Depending on how complicated you like your plans, there may be up to a half a dozen key steps required. One is more hospital beds. Another is a new consultants’ contract to attract candidates for more than 800 consultant posts that are unfilled on a permanent basis. Strengthening local management is key. There is a lack of basic operational grip at some hospitals. That doesn’t reflect well on management at any level. It is a critical issue as Regional Health Authorities (RHAs) are set up as part of Sláintecare. For those to work, management has to be levelled up locally. At national level, senior management must let go, to allow it to work.

No accident

This brings the Department of Public Expenditure and Reform into focus. Compared with the scale of their responsibility, hospital managers in the public sector are not well paid. Talented people migrate to the private sector. Consultants notionally under their command are much better paid. It is no accident that doctors don’t see management as a career path. In a system hidebound by outdated work practices. Being in management locally implies power that is partly myth. RHAs, and by extension Sláintecare, will only work if the right people are attracted to lead them.

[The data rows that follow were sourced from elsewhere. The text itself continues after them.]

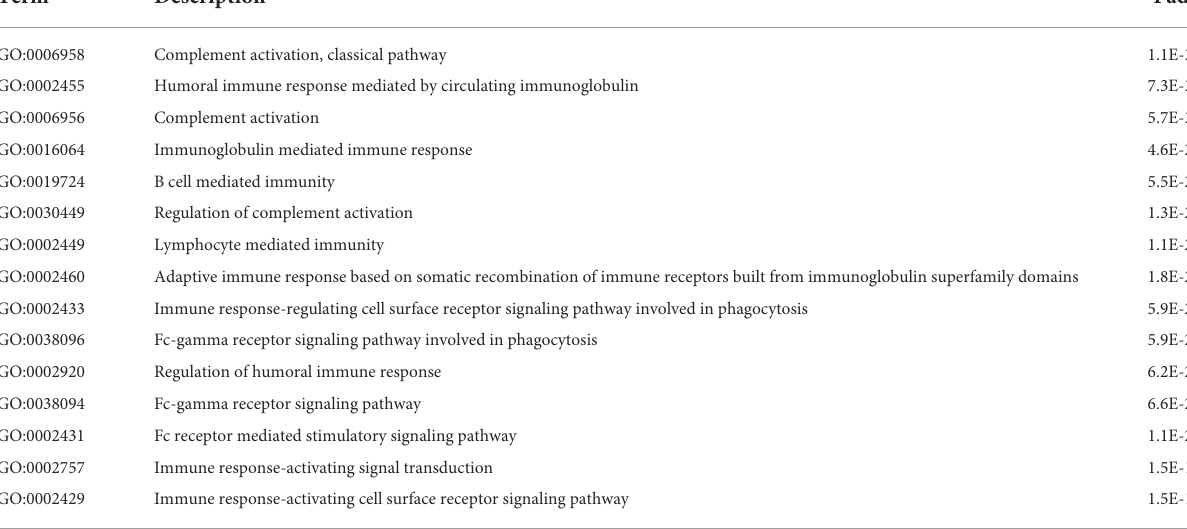
TABLE 4 Gene ontology (immune system process) analysis of 59 common differentially expressed genes (top 15). Term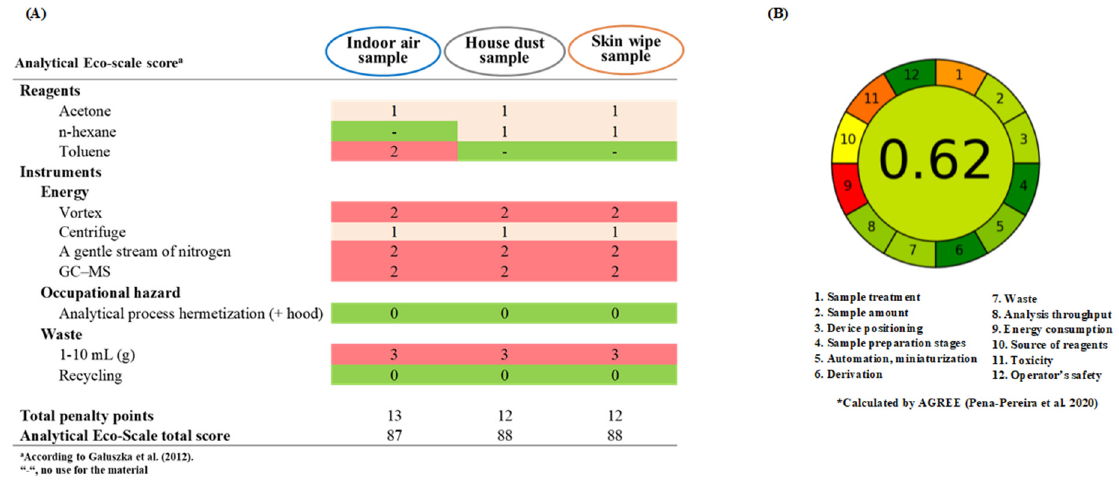
Figure 2. The Eco-scale score ( A ) and AGREE score ( B ) for the analytical procedures of OPFRs determinations in indoor air, house dust and skin wipe samples.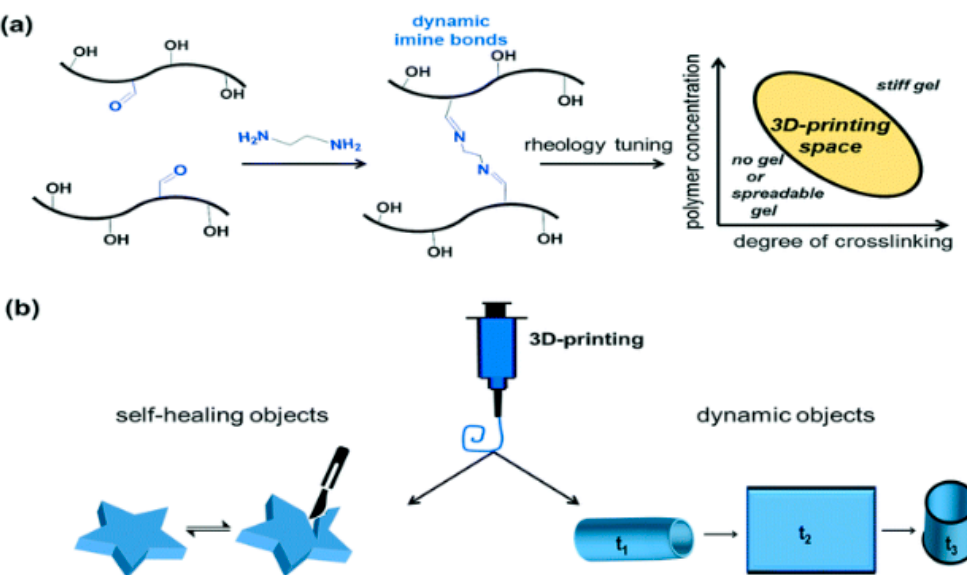
Figure 13. Schematic workflow for a 3D printable, self-healing working principle. ( a ) The first stage includes the synthesis and functionalization of PHEMA with pendant benzaldehyde groups, followed by a cross-linking with a diamine. The preparation of printable inks requires a delicate rheological tuning of ink formulations, and a mapping of the printability space. ( b ) After the optimization study was accomplished, selected formulations, which demonstrate a good balance between flow and self-support capabilities, were 3D-printed. The objects dis-play self-healing and dynamic properties. (Reprinted with permission from [49]. Copyright Royal Society of Chemistry, 2017).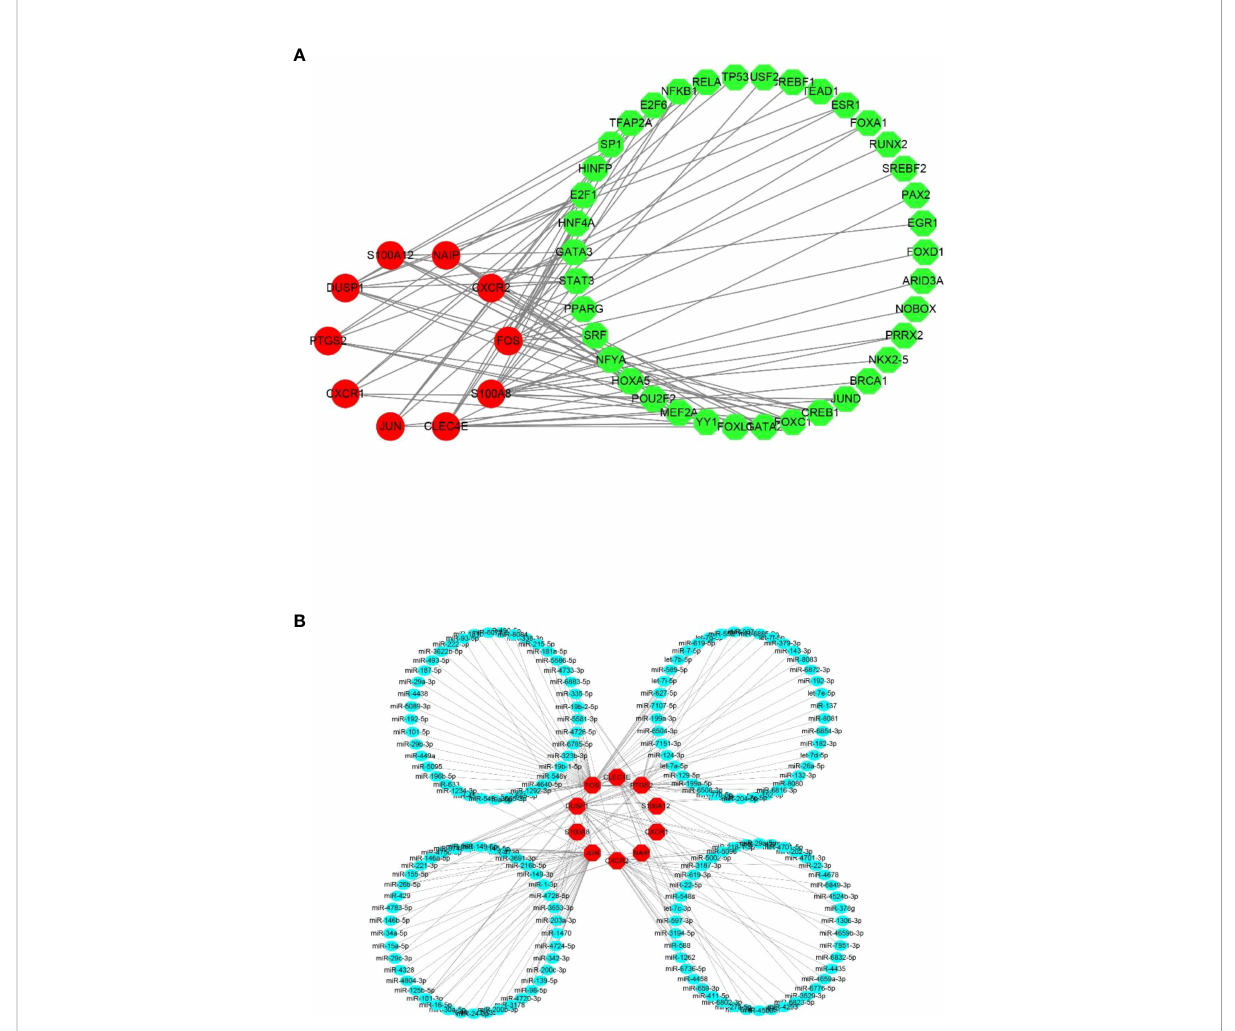
FIGURE 6 Potential regulatory molecules for the 10 hub CRGs. The red nodes depict the hub CRGs). (A) Ten hub CRGs and their interactions with potential transcription factors (TFs) based on the JASPAR database (49 nodes and 76 edges). (B) Ten hub CRGs and their interactions with potential miRNAs based on the miRTarBase database (175 nodes and 189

Salary levels are ultimately a matter for Public Expenditure. So are the national pay agreement and public procurement policy. A new consultants’ contract may deliver on them doing public work only in public hospitals. In parallel, there is no serious attempt to guarantee that pay increases ensure flexibilities among health workers generally. On health alone, an additional 5 per cent in public pay due for 2023 will cost €470 million, before another employee is hired. But if a deal is done along those lines, what we get in return in terms of reorganisation is the status quo. That is not management; it is outrageous.

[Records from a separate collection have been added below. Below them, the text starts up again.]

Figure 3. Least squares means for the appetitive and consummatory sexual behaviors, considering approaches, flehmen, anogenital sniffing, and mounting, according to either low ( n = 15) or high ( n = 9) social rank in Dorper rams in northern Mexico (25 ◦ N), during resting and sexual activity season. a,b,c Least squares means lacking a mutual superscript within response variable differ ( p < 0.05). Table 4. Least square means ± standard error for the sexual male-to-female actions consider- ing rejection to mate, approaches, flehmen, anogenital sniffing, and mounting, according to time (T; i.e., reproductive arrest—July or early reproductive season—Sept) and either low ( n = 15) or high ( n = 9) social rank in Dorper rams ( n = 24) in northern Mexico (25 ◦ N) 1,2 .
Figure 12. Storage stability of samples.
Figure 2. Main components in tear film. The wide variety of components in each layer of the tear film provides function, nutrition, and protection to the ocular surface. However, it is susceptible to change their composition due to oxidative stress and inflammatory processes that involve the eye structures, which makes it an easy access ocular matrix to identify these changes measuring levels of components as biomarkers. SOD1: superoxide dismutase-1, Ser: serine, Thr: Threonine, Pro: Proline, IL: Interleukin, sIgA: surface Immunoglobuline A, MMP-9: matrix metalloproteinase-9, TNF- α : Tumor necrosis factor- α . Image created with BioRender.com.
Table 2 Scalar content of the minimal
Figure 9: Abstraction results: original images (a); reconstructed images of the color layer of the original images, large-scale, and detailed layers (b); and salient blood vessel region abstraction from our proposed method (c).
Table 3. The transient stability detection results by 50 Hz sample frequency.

The scale of change that is possible is demonstrated by the fact that up to 70 per cent of patients in emergency departments could be treated elsewhere. A post-Covid surge for postponed care is an issue. Another is GPs and community care poorly equipped for the complex needs of an ageing population. Nearly 20 years since Mary Harney proposed the co-location of private hospitals with public ones, we are messing with a variation of the idea. Three proposed elective-only hospitals to do less complicated procedures are years away in a system where public procurement is more complex than brain surgery. But that’s the Department of Public Expenditure for you. In the meantime minor injury clinics are underutilised and all avenues lead to the emergency department.

The certainty of failure perennially looms over health. It is astonishing how a disjointed system could be cracked into shape for the limited purpose of dealing with the pandemic, only to seemingly lose its mission immediately as the emergency recedes. The contrast with housing is stark. That is translating into a tsunami of permanent political change. But dismal news on health is met with a shrug.

What to do has been clear for years. The missing piece is relentless determination to enforce action within, in a system that must reconfigure to align with a changing population profile. Instead of being mesmerised by complexity — and little of this is simple — what is critically missing is gumption.